Previous attempts to quantify the impact of COVID-19 mostly looked only at the pandemic in a single dimension, such as gross domestic product or a country’s unemployment rate. The Los Alamos team took a more holistic approach, exploring resilience across a variety of social, economic and political domains in several countries, including the United States, Brazil, India, Sweden, New Zealand and Israel.

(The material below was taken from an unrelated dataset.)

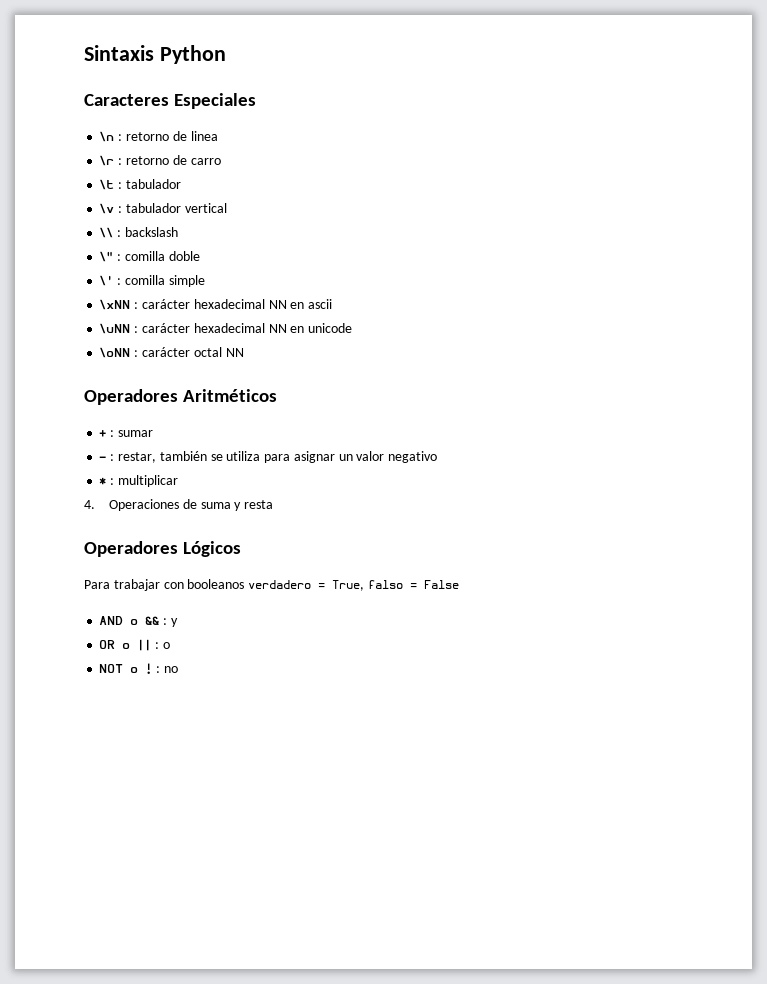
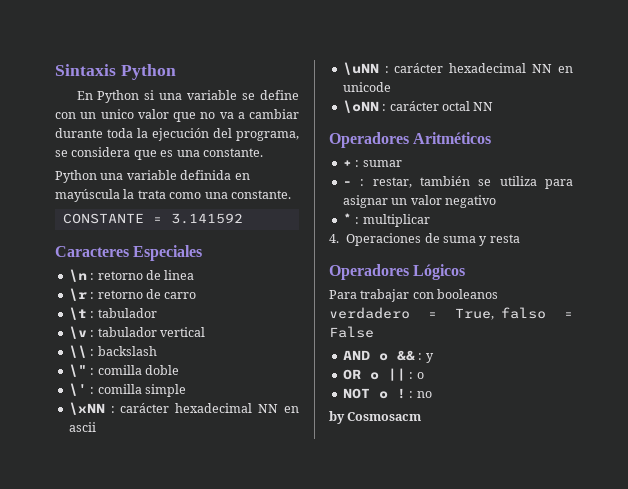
(226, 54) none -> [76,90,299,103] [55,109,299,122] [55,128,299,141] [55,147,263,160] [55,170,250,183] [55,189,291,202] [62,213,243,224] // En Python si una variable se define con un unico valor que no va a cambiar durante toda la ejecución del programa, se considera que es una constante. // Python una variable definida en mayúscula la trata como una constante. // CONSTANTE = 3.141592
(178, 669) none -> [329,411,422,424] // by Cosmosacm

“We found that citizens in these countries responded quite differently to stringent COVID policies,” Del Valle said. “For example, we saw stricter governmental pandemic policy was associated with higher political unrest across states within the U.S., while the opposite was true for states in Brazil.”
The team assessed how observed responses and outcomes of the COVID-19 pandemic were associated with pre-pandemic characteristics or vulnerabilities and the systems in place prior to the pandemic that may have impacted the ability to respond to the crisis.
Education, for example, played an important role in pandemic response.
Even after adjusting for strictness of governmental COVID policies, the team found that higher education was significantly associated with lower amounts of political unrest across the United States. Diversity in responses even within countries showed the potential for regional differences to impact pandemic response.
The most pandemic-impacted sectors also differed across countries. Human health, public administration and defense were strongly impacted in the U.S. and Sweden, while manufacturing was strongly impacted in Brazil and India. The construction sector was moderately or strongly impacted across all countries.
“Understanding the differences in countries’ abilities to respond after a pandemic can help society be better prepared for future pandemics,” Del Valle said.